Although the diagnosis of atopic dermatitis It is clinical, health professionals take into account some symptoms that help to discern the condition, since it is common for it to be confused with other dermatological diseases that have similar characteristics.

To delve further into the subject, the Journal of Medicine and Public Health spoke with the dermatologist, Dr. Marely Santiago, who assured that “in infants, the atopic dermatitis It tends to be confused with seborrheic dermatitis, and in adulthood, it is often confused with seborrheic dermatitis. psoriasis”.

Psoriasis vs. atopic dermatitis

This happens because generally, in the you drink the injuries of the atopic dermatitis They appear on the face and in the extensor areas. As they grow childrenthese disease manifestations may be similar to those of psoriasisgenerating confusion, although their distribution is not equal, this being an essential factor for a correct diagnosis.

While eczema often appears in crease areas of the fur, such as elbows or behind the knees; the psoriasis It arises in extensive and varied areas, such as the scalp, neck, back, eyelids, hands, nails, among others.

completely different causes

According to the medical literature, the psoriasis responds to an autoimmune disorder; however, it is known that some factors such as obesity, hormonal changes, stress or insufficient vitamin D can exacerbate the symptoms of the condition.

On the other hand, in the atopic dermatitis The family pattern is kept under consideration, since there is a hereditary predisposition and, in addition, it is related to other conditions such as asthma, rhinitis or allergies to some foods. Also, with the deterioration of the barrier function of the furwhich tends to make it more sensitive to irritable external agents that facilitate its appearance.

“Patients with atopic dermatitis have compromised the fur, so it is much more common for them to have allergic reactions to different agents”, confirmed the expert. In fact, there are different laboratory tests that make it easier to recognize the agents that cause inflammation or exacerbations of dermatitis, in order to recognize and avoid it. “This is basically the most important part of the treatment.”

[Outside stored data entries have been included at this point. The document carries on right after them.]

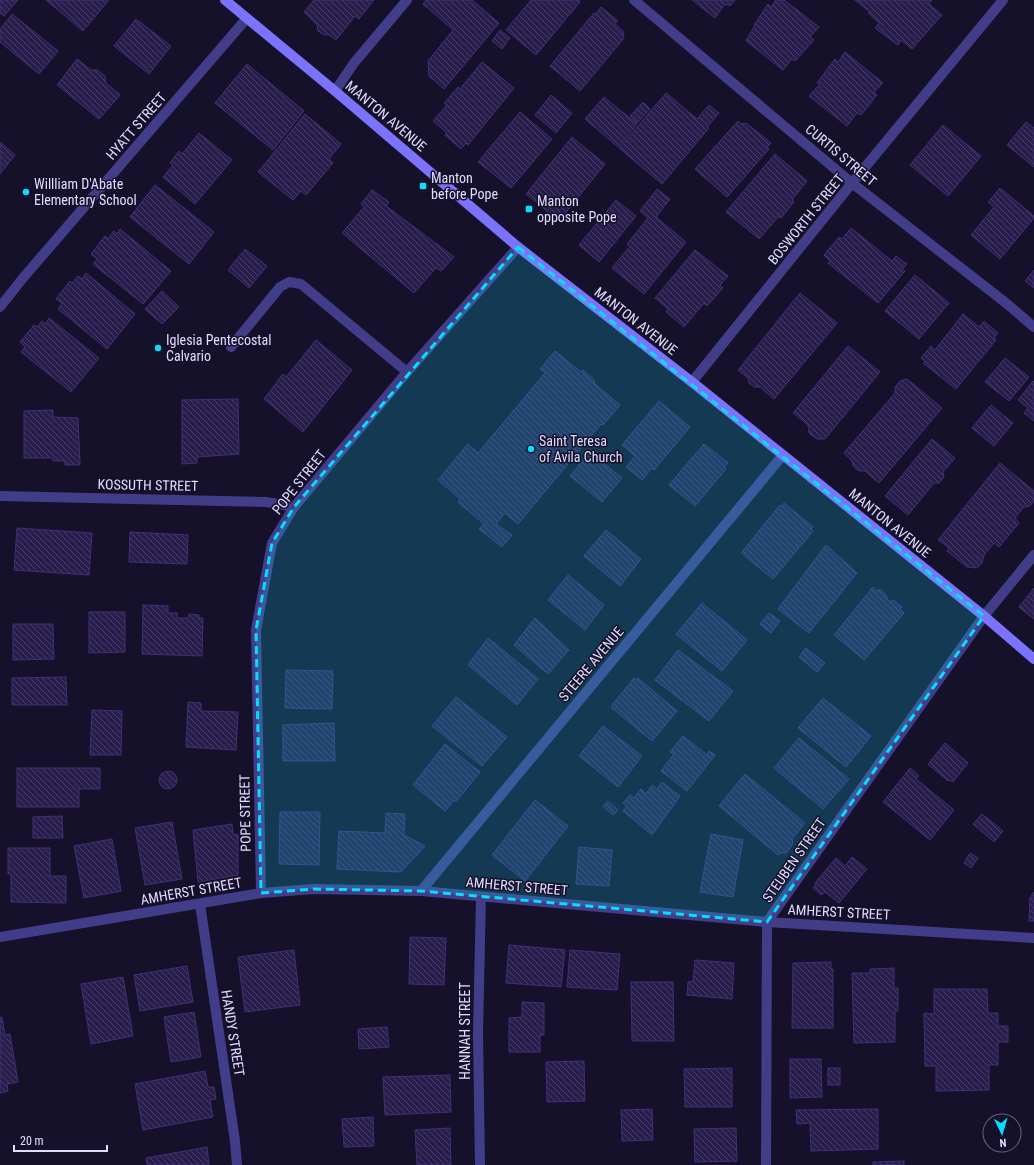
<svg xmlns="http://www.w3.org/2000/svg" width="1034" height="1165" viewBox="0 0 1034 1165" font-family="'Roboto Condensed',sans-serif">
<style>
.building{fill:url(#building-back-hatch);stroke:#403077}
.lines{fill:none;stroke-linecap:round;stroke-linejoin:round}
.service{stroke:#423d88;stroke-width:10}
.minor{stroke:#423d88;stroke-width:10}
.secondary{stroke:#7b73fd;stroke-width:10}
.marked{fill:#0adcfc;fill-opacity:0.2;stroke:#0adcfc;stroke-width:3;stroke-dasharray:8 5;stroke-linejoin:round}
.poi-dot{fill:#0adcfc;stroke:#16112a;stroke-width:1.5}
.labels{text-anchor:middle;stroke-width:3;stroke-linejoin:round;paint-order:stroke}
.street-label{font-size:14px;fill:#e0dbff;stroke:#16112a}
.poi-label{font-size:14px;fill:#e0dbff;stroke:#16112a;text-anchor:start}
</style>
<defs>
<pattern id="building-back-hatch" width="6" height="6" patternUnits="userSpaceOnUse"><rect width="6" height="6" fill="#281d4b"/><path d="M-1 5l2 2M0 0l6 6M5-1l2 2" fill="none" stroke="#473d66"/></pattern>
</defs>
<rect width="100%" height="100%" fill="#16112a"/>
<!-- building -->
<g class="building">
<path d="M0 0H18L4 16 0 13Z"/>
<path d="M46 0H109L83 31Z"/>
<path d="M314 0H374L359 19 355 16 336 40 329 35H324L318 31 317 25 304 12Z"/>
<path d="M426 0H472L499 23 444 89 429 76 428 61 453 30 423 4Z"/>
<path d="M531 0H579L580 2 536 55 506 30Z"/>
<path d="M692 0H735L730 6 725 4 715 18Z"/>
<path d="M776 0H784L819 27 810 37 814 40 795 61 792 59 783 70 746 41 755 25H754L768 4 771 7Z"/>
<path d="M855 0H932L929 4 942 15 912 49 901 40 898 45 875 28 879 23 868 13 870 12Z"/>
<path d="M601 7 618 21 615 24 623 31 624 38 580 91 550 66 594 13 596 14Z"/>
<path d="M12 14 58 51 39 74 0 42V29Z"/>
<path d="M136 19 171 46 149 74 114 46Z"/>
<path d="M500 30 510 38 502 49 492 41Z"/>
<path d="M845 52 883 83 874 92 877 95 861 115 857 113 847 126 809 96 820 84 817 83 835 59 838 62Z"/>
<path d="M77 59 91 70H97L105 76 106 83 120 95 99 119 57 85Z"/>
<path d="M482 62 514 88 468 145 466 143 461 149 445 135 447 133 433 121 447 105 444 103 458 87 460 89Z"/>
<path d="M247 64 304 111 273 150 215 103Z"/>
<path d="M666 93 697 119 709 105 719 113 707 127 709 128 662 184 619 148Z"/>
<path d="M551 95 572 113 556 133 535 115Z"/>
<path d="M604 97 637 124 618 147 585 119Z"/>
<path d="M643 102 650 109 637 123 630 116Z"/>
<path d="M520 112 552 139 511 188 478 162Z"/>
<path d="M305 114 341 144 329 159 333 163 306 195 301 191 293 200 258 172Z"/>
<path d="M738 121 741 124 746 123 771 143 767 147 769 149 727 197 695 169Z"/>
<path d="M1026 122 1034 128V167L1007 145Z"/>
<path d="M943 125 981 156 948 196 910 165Z"/>
<path d="M199 133 232 160 195 204 163 177 173 165 170 163 179 151 182 154Z"/>
<path d="M572 137 605 164 559 221 526 194Z"/>
<path d="M0 142 15 155 0 174Z"/>
<path d="M775 154 807 181 792 200 794 202 781 218 779 216 759 239 726 212Z"/>
<path d="M155 185 214 232 189 264 130 217Z"/>
<path d="M1000 188 1034 216V218L1000 259 971 235 994 207 988 202Z"/>
<path d="M657 189 670 199 656 217 686 242 644 294 612 268 630 246 627 244 648 218 640 211Z"/>
<path d="M372 190 389 202 386 206 454 257 441 271 436 268 414 293 342 233 364 207 361 204Z"/>
<path d="M616 200 636 216 599 262 579 245Z"/>
<path d="M851 228 892 261 896 256 907 264 902 269 905 271 878 303 828 263 830 261 824 255 839 237 842 239Z"/>
<path d="M120 229 171 271 143 304 93 264 97 259 91 254 105 236 108 239 114 231 117 234Z"/>
<path d="M245 249 267 266 249 288 228 270Z"/>
<path d="M695 250 728 276 720 285 723 288 707 306 704 303 684 327 666 312 668 309 655 298Z"/>
<path d="M1034 270V288L1025 281Z"/>
<path d="M86 273 135 314 107 349 58 309 62 303 56 299 70 281 72 283 78 276 82 279Z"/>
<path d="M915 275 949 303 919 339 885 311Z"/>
<path d="M162 291 179 307 162 324 145 309Z"/>
<path d="M800 293 837 323 774 399 760 387H754L749 383 748 378 738 370Z"/>
<path d="M963 314 979 327 984 321 998 333 994 338 996 340 956 389 923 363 925 361 921 358 931 346 935 350Z"/>
<path d="M49 318 99 358 71 392 21 352 25 347 20 342 34 325 37 327 42 321 45 324Z"/>
<path d="M316 340 352 370 303 432 264 399 283 374 286 377Z"/>
<path d="M848 346 880 372 825 439H817L809 433 808 425 793 413Z"/>
<path d="M555 351 581 372 583 370 595 381 594 383 620 405 603 425 601 424 518 524 505 513 496 524 512 535 502 547 479 529 484 524 458 502 460 499 438 480 468 444 478 453 545 373 540 369Z"/>
<path d="M1005 358 1029 377 1009 401 985 382Z"/>
<path d="M907 379 942 408 879 483 865 471H859L853 466 852 461 844 453 895 393V387L900 381Z"/>
<path d="M1033 381 1034 382V421L1024 413 1028 408 1018 400Z"/>
<path d="M238 399 239 454 197 457V463L182 464V400Z"/>
<path d="M659 401 690 427 654 470 652 468 642 480 626 467 635 456 622 445Z"/>
<path d="M991 405 1013 423 994 446 972 428Z"/>
<path d="M53 410V417L78 418 80 465H65V461H53L52 458H24V411Z"/>
<path d="M932 439 955 458 943 472 944 477 939 483H934L908 515 885 496Z"/>
<path d="M704 444 728 463 724 467 726 469 695 506 669 485Z"/>
<path d="M590 452 622 478 602 502 570 476Z"/>
<path d="M1000 463 1034 491V501L1030 506 1024 507 1015 518 1019 523 999 547 994 543 984 555 982 563 977 568 967 567 947 551 949 548 938 540Z"/>
<path d="M784 503 813 527 811 529 813 531 773 579 741 553 780 505 782 506Z"/>
<path d="M17 528 92 533 89 575 14 570Z"/>
<path d="M606 530 641 559 620 586 584 556Z"/>
<path d="M130 532 188 535 187 564 129 562Z"/>
<path d="M826 545 857 573 809 633 778 609Z"/>
<path d="M568 575 604 605 585 630 548 600Z"/>
<path d="M873 587 877 591 880 589 887 596V599L891 602 893 600 902 607 900 609 904 613 864 660 834 635Z"/>
<path d="M1034 588V619L1019 607Z"/>
<path d="M702 603 747 640 722 671 676 634Z"/>
<path d="M143 605 168 606V613H177V618H188L189 614 199 615V618H203L202 656 142 654Z"/>
<path d="M89 612H125V652L89 653Z"/>
<path d="M769 613 780 621 771 633 760 624Z"/>
<path d="M535 618 569 650 548 674 514 645Z"/>
<path d="M13 624H53L54 659 13 660Z"/>
<path d="M488 638 538 679 517 705 468 665Z"/>
<path d="M806 648 825 663 817 672 799 657Z"/>
<path d="M678 650 733 691 709 721 655 680Z"/>
<path d="M286 670 333 671 332 709 285 708Z"/>
<path d="M66 677 67 705H12V678Z"/>
<path d="M634 678 636 680 638 678 677 711 652 741 612 708V705Z"/>
<path d="M456 697 507 737 482 766 432 726Z"/>
<path d="M823 698 871 736 846 767 798 728Z"/>
<path d="M188 702 201 703V711L238 712 236 750 186 747Z"/>
<path d="M92 710 122 711 121 755H90Z"/>
<path d="M334 723 335 761H283V725Z"/>
<path d="M603 726 642 756 618 787 579 756Z"/>
<path d="M683 736 707 755 709 751 715 755 687 791 661 771 674 754 670 752Z"/>
<path d="M799 738 849 779 823 809 774 768Z"/>
<path d="M945 743 968 763 953 782 949 780 948 781 928 764Z"/>
<path d="M445 744 480 772 456 802 454 800 445 811 413 785Z"/>
<path d="M17 768H100V789H79V807H17Z"/>
<path d="M910 768 919 776 916 779 954 810 930 840 883 802Z"/>
<circle cx="168" cy="780" r="9"/>
<path d="M745 774 805 823 792 839 793 844 786 853H780L778 855 719 806Z"/>
<path d="M662 782 680 796 652 835 623 811 627 806 623 803 630 795 634 798 641 789 646 794 652 785 657 789Z"/>
<path d="M535 800 568 826 525 881 492 855Z"/>
<path d="M608 801 618 810 613 815 603 806Z"/>
<path d="M280 812H320L319 865 279 864Z"/>
<path d="M386 813 405 814 404 835 425 846 401 872 337 869 339 831 385 833Z"/>
<path d="M982 814 1003 831 994 842 973 824Z"/>
<path d="M62 816 63 838H33V817Z"/>
<path d="M172 822 182 879 145 885 135 828Z"/>
<path d="M232 824 233 834 238 835V875L198 882 193 830Z"/>
<path d="M711 834 743 840 733 897 700 892Z"/>
<path d="M112 839 121 891 84 898 74 846Z"/>
<path d="M579 847 612 850 609 886 576 884Z"/>
<path d="M8 848H50V876H66V903L11 902V874H8Z"/>
<path d="M970 853 978 858 971 868 964 863Z"/>
<path d="M852 857 867 869 839 903 825 892 821 895 813 888 816 884 815 883 836 858 845 866Z"/>
<path d="M1034 892V921H1029L1030 897Z"/>
<path d="M410 937 446 938 444 985 409 984Z"/>
<path d="M509 945 565 950 561 987 506 983Z"/>
<path d="M294 950 300 1005 245 1012 238 957Z"/>
<path d="M570 950 620 954 617 990 567 987Z"/>
<path d="M695 960 734 963 732 999 687 995 688 982 693 981Z"/>
<path d="M831 962V969H833V1028H792L793 963Z"/>
<path d="M187 966 193 1002 140 1011 134 975Z"/>
<path d="M894 968V988H898V1011H895V1042L854 1043 852 973H870V969Z"/>
<path d="M123 977 133 1036 91 1044 81 984Z"/>
<path d="M631 982H673L674 1041H632Z"/>
<path d="M934 989H987L988 1013H998V1026H1008V1042H998V1065H989V1090L936 1091V1066H925L924 1013 934 1014Z"/>
<path d="M522 1002 544 1003V1035H540V1052H509V1018L522 1017Z"/>
<path d="M194 1012 201 1057 171 1062 164 1017Z"/>
<path d="M2 1017 5 1035 10 1034 18 1082 7 1084 8 1091 0 1093V1018Z"/>
<path d="M387 1027 389 1047 359 1049 358 1029Z"/>
<path d="M790 1059H821L822 1097 790 1098Z"/>
<path d="M584 1061 585 1101 547 1102 546 1062Z"/>
<path d="M732 1068V1107H685L684 1069Z"/>
<rect x="828" y="1068" width="12" height="17"/>
<path d="M205 1071 208 1087H214L216 1099 210 1100 213 1117 143 1130 135 1084Z"/>
<path d="M450 1075 451 1112 385 1115 383 1077Z"/>
<path d="M652 1109 653 1140 622 1141 621 1110Z"/>
<path d="M878 1109V1149L811 1151 810 1123 797 1124 796 1110Z"/>
<path d="M373 1117 374 1146 344 1147 342 1119Z"/>
<path d="M450 1128 451 1165H417L415 1130Z"/>
<path d="M736 1128 737 1161 695 1162 694 1129Z"/>
<path d="M207 1147 209 1165H147L146 1158Z"/>
<path d="M904 1161V1165H873V1162Z"/>
</g>
<g class="lines">
<!-- service -->
<path class="service" d="M231 347 280 287 289 282 301 284 407 372"/>
<!-- minor -->
<g class="minor">
<path d="M634 0 852 183 1006 303 1034 327"/>
<path d="M335 91 354 63 407 0"/>
<path d="M0 307 23 278 247 18"/>
<path d="M692 382 852 183 1003 0"/>
<path d="M0 496 266 502 294 507"/>
<path d="M421 891 783 455"/>
<path d="M261 893 256 630 272 543 294 507 407 372 518 247"/>
<path d="M200 904 235 1141 237 1165"/>
<path d="M0 937 261 893 314 889 421 891 767 922 1034 938"/>
<path d="M480 1165 478 1033 481 897"/>
<path d="M766 1165 767 922 984 616 1034 555"/>
</g>
<!-- secondary -->
<path class="secondary" d="M225 0 335 91 518 247 692 382 984 616 1034 659"/>
</g>
<!-- marked area -->
<path class="marked" d="M518 247 984 616 767 922 421 891 314 889 261 893 256 630 272 543 294 507Z"/>
<!-- markers -->
<g class="poi-dot">
<rect x="419" y="182" width="8" height="8" rx="2"/>
<circle cx="26" cy="192" r="4"/>
<rect x="525" y="205" width="8" height="8" rx="2"/>
<circle cx="158" cy="348" r="4"/>
<circle cx="531" cy="449" r="4"/>
</g>
<g class="labels">
<!-- street labels -->
<g class="street-label">
<text transform="translate(386 116) rotate(40)" y="5">MANTON AVENUE</text>
<text transform="translate(136 126) rotate(-49)" y="5">HYATT STREET</text>
<text transform="translate(841 155) rotate(40)" y="5">CURTIS STREET</text>
<text transform="translate(806 219) rotate(-51)" y="5">BOSWORTH STREET</text>
<text transform="translate(636 321) rotate(38)" y="5">MANTON AVENUE</text>
<text transform="translate(299 482) rotate(-52)" y="5">POPE STREET</text>
<text transform="translate(148 485) rotate(1)" y="5">KOSSUTH STREET</text>
<text transform="translate(890 523) rotate(39)" y="5">MANTON AVENUE</text>
<text transform="translate(591 664) rotate(-50)" y="5">STEERE AVENUE</text>
<text transform="translate(245 813) rotate(-91)" y="5">POPE STREET</text>
<text transform="translate(794 860) rotate(-55)" y="5">STEUBEN STREET</text>
<text transform="translate(517 886) rotate(5)" y="5">AMHERST STREET</text>
<text transform="translate(191 891) rotate(-10)" y="5">AMHERST STREET</text>
<text transform="translate(839 912) rotate(3)" y="5">AMHERST STREET</text>
<text transform="translate(465 1031) rotate(-90)" y="5">HANNAH STREET</text>
<text transform="translate(233 1033) rotate(81)" y="5">HANDY STREET</text>
</g>
<!-- poi labels -->
<g class="poi-label">
<text x="431" y="183">Manton<tspan x="431" dy="16">before Pope</tspan></text>
<text x="34" y="189">Willliam D'Abate<tspan x="34" dy="16">Elementary School</tspan></text>
<text x="537" y="206">Manton<tspan x="537" dy="16">opposite Pope</tspan></text>
<text x="166" y="345">Iglesia Pentecostal<tspan x="166" dy="16">Calvario</tspan></text>
<text x="539" y="446">Saint Teresa<tspan x="539" dy="16">of Avila Church</tspan></text>
</g>
</g>
<!-- north arrow -->
<g transform="translate(1002 1133) rotate(175)"><circle r="19" fill="#16112a" stroke="#67627f"/>
<path d="M0-3L7 15L0 10L-7 15Z" fill="#0adcfc"/>
<text y="-6" font-size="11" font-weight="bold" text-anchor="middle" fill="#e0dbff">N</text>
</g>
<!-- scale -->
<path d="M14 1145v6h93v-6" fill="none" stroke="#e0dbff" stroke-width="2"/>
<text x="20" y="1145" font-size="12" fill="#e0dbff" stroke="#16112a" stroke-width="3" paint-order="stroke">20 m</text>
</svg>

What happens with atopic dermatitis?

Itching, or pruritus, is the sign that accompanies this disease at all times. Clinically, it is recognized as papular and vesicular eruption, with edema and exudation and crust.

“The primary lesion of AD is itching; little by little there is redness in the affected area and then a thickened plaque forms, and the lesions become dry.”

In general, after the dermatologist has determined the disease, treatment begins. Above all, it is essential that the patient can help the doctor identify what conditions and what elements tend to exacerbate the condition.

“If we have patients with dermatitis that does not improve, we must rule out that it is not allergic dermatitis, or some chemical compound, because with AD, it is more common to have allergic reactions to different agents,” says dermatologist Marely Santiago.

comprehensive care

AD is one of the dermatological diseases that most negatively impacts patients, so the recommendation of dermatologist Santiago is that these patients can receive comprehensive help.

“This condition affects the ability to go to school, compromises not being able to sleep peacefully, and a thousand reasons that ends up disabling the patient” concludes Dr. Marely Santiago.